■ **Assigned task**
Can you write out every line from the start of the records below through the line containing "tissue box: present", leaving out any pictures?
BEGIN
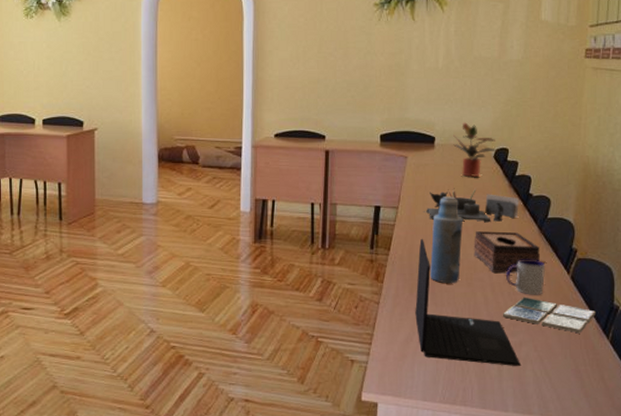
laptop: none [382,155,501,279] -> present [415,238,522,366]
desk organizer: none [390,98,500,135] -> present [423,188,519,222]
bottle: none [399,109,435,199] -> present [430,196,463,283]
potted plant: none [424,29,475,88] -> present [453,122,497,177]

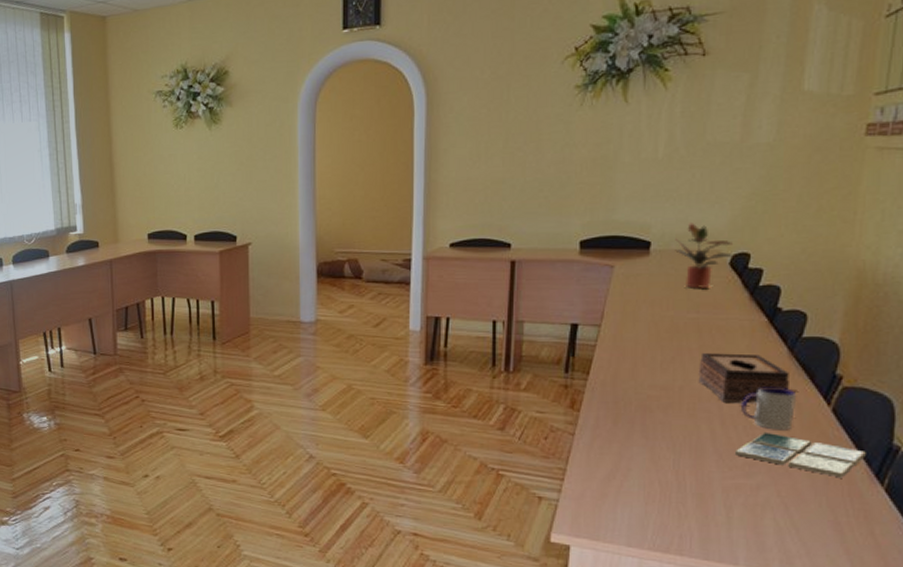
laptop: present [415,238,522,366] -> none [619,361,759,513]
desk organizer: present [423,188,519,222] -> none [632,301,762,342]
bottle: present [430,196,463,283] -> none [640,312,685,413]

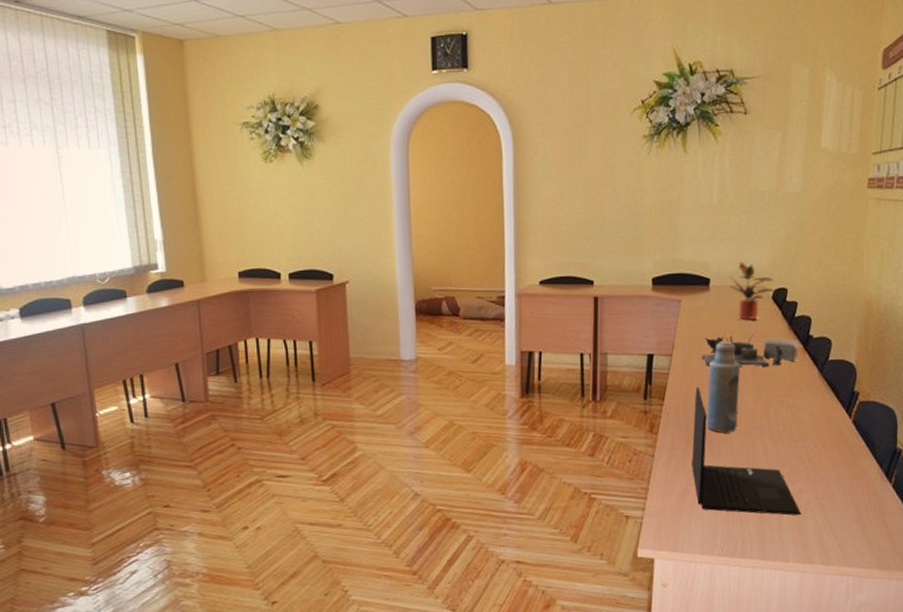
laptop: none [619,361,759,513] -> present [691,386,802,515]
desk organizer: none [632,301,762,342] -> present [698,331,799,367]
bottle: none [640,312,685,413] -> present [707,341,740,432]
tissue box: present [698,353,789,403] -> none [751,376,821,420]
drink coaster: present [734,432,866,478] -> none [782,443,878,479]
mug: present [742,387,796,430] -> none [786,404,826,442]

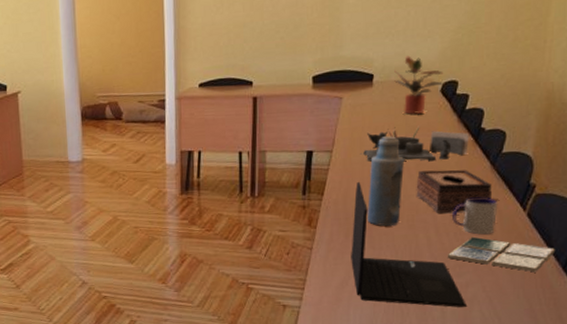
tissue box: none [751,376,821,420] -> present [416,169,492,213]
drink coaster: none [782,443,878,479] -> present [447,236,555,273]
mug: none [786,404,826,442] -> present [452,197,497,235]

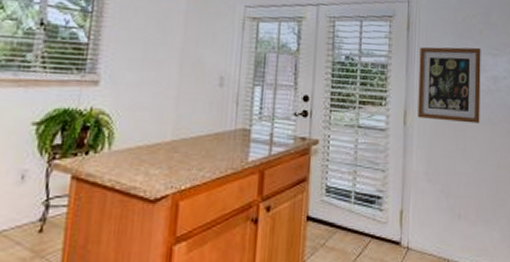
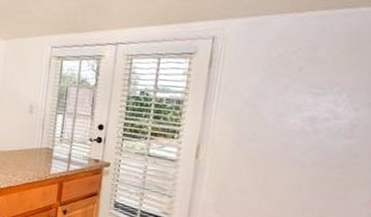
wall art: present [417,47,481,124] -> none [211,84,299,165]

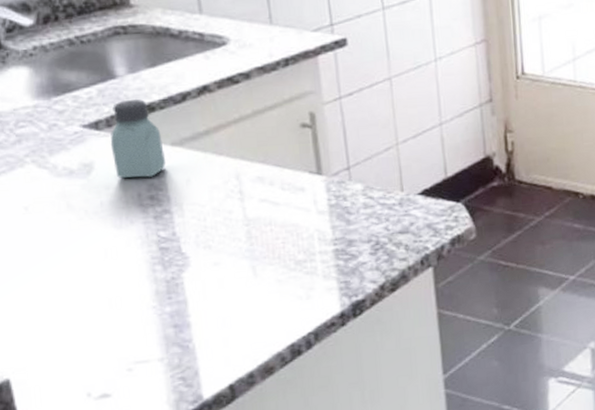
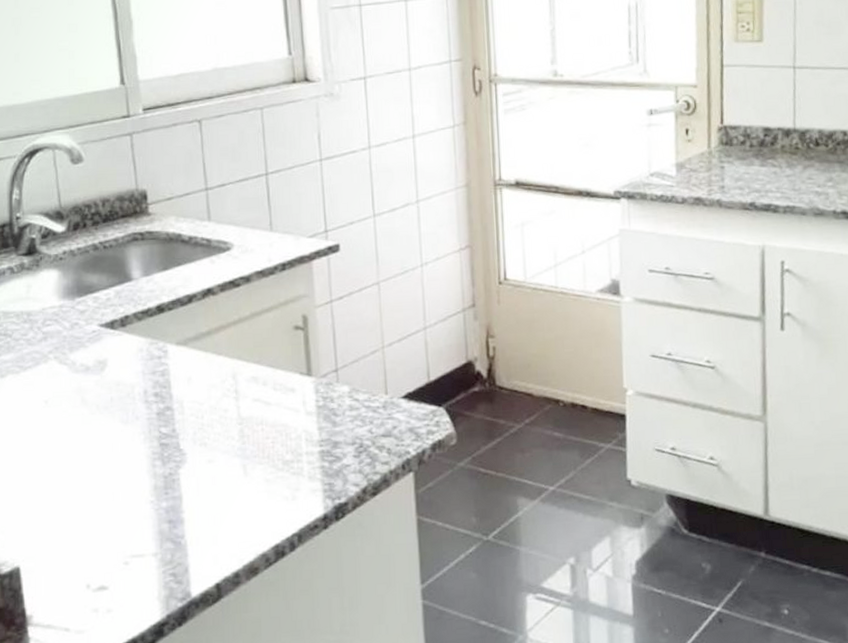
saltshaker: present [110,99,165,179] -> none [123,301,170,376]

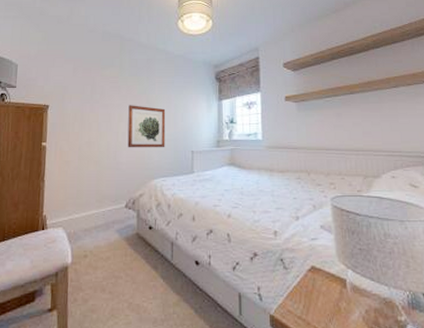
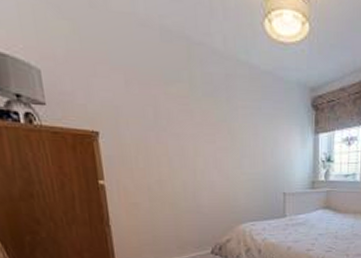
wall art: present [127,105,166,148] -> none [205,135,253,189]

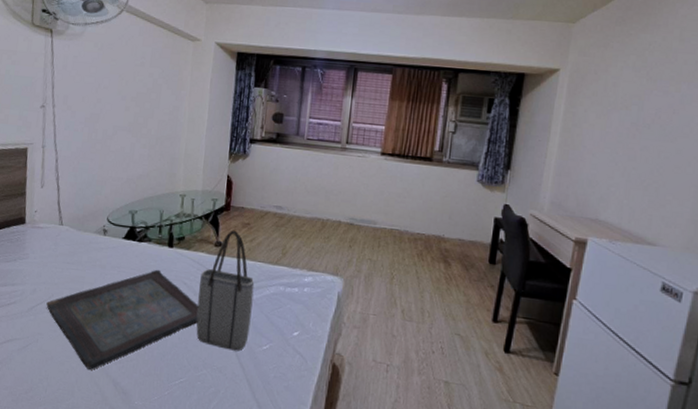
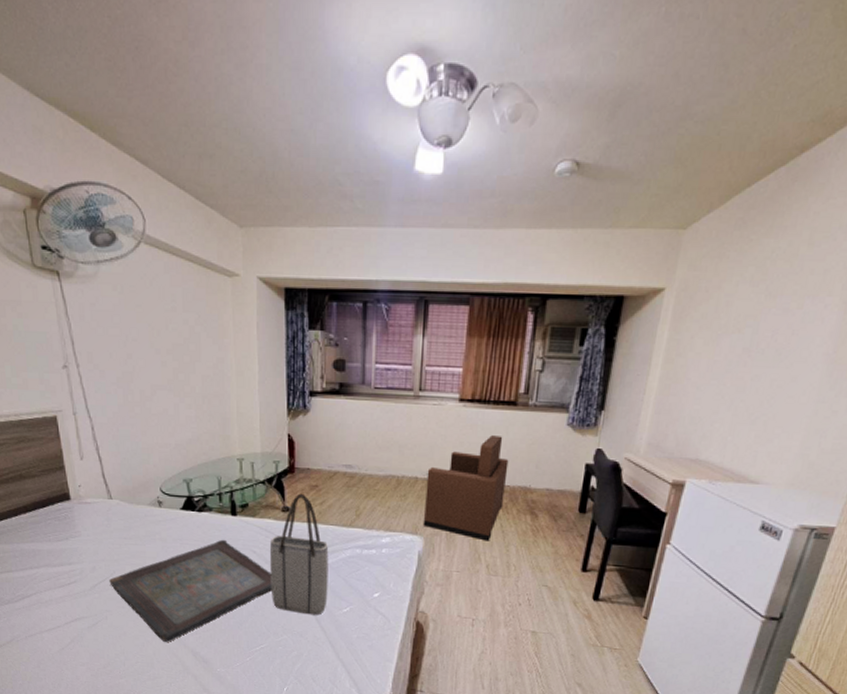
armchair: none [344,187,424,286] -> present [424,435,509,541]

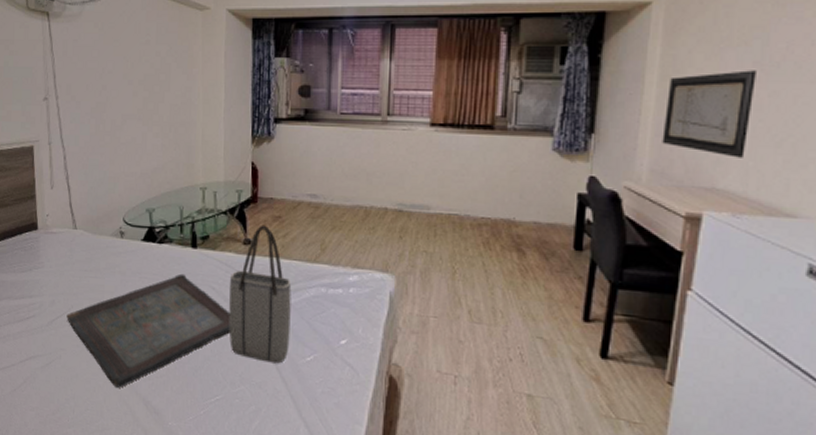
armchair: present [424,435,509,541] -> none [395,162,488,282]
wall art: none [660,355,744,433] -> present [662,70,756,158]

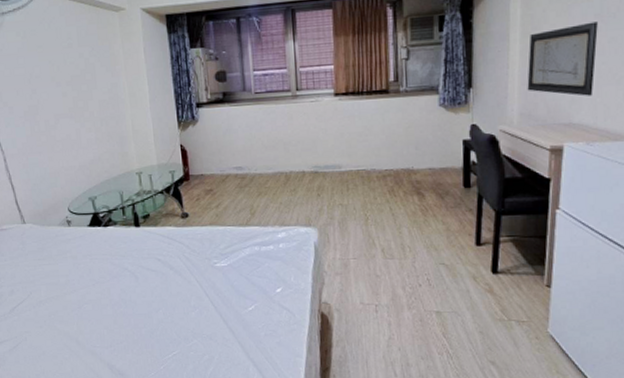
serving tray: present [66,273,231,388] -> none [27,250,178,358]
tote bag: present [228,225,292,364] -> none [173,199,233,317]

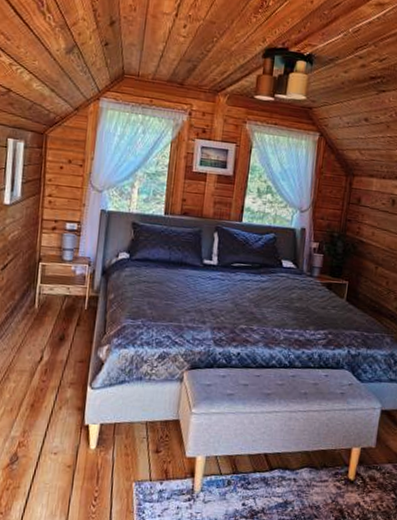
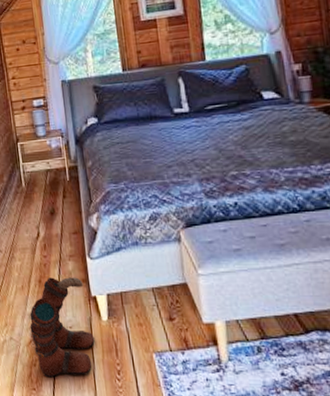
boots: none [10,402,79,502] -> present [30,277,95,378]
END
■ **Task output**
laptop: none [382,155,501,279] -> present [415,238,522,366]
desk organizer: none [390,98,500,135] -> present [423,188,519,222]
bottle: none [399,109,435,199] -> present [430,196,463,283]
potted plant: none [424,29,475,88] -> present [453,122,497,177]

laptop: present [415,238,522,366] -> none [619,361,759,513]
desk organizer: present [423,188,519,222] -> none [632,301,762,342]
bottle: present [430,196,463,283] -> none [640,312,685,413]

laptop: none [619,361,759,513] -> present [691,386,802,515]
desk organizer: none [632,301,762,342] -> present [698,331,799,367]
bottle: none [640,312,685,413] -> present [707,341,740,432]
tissue box: present [698,353,789,403] -> none [751,376,821,420]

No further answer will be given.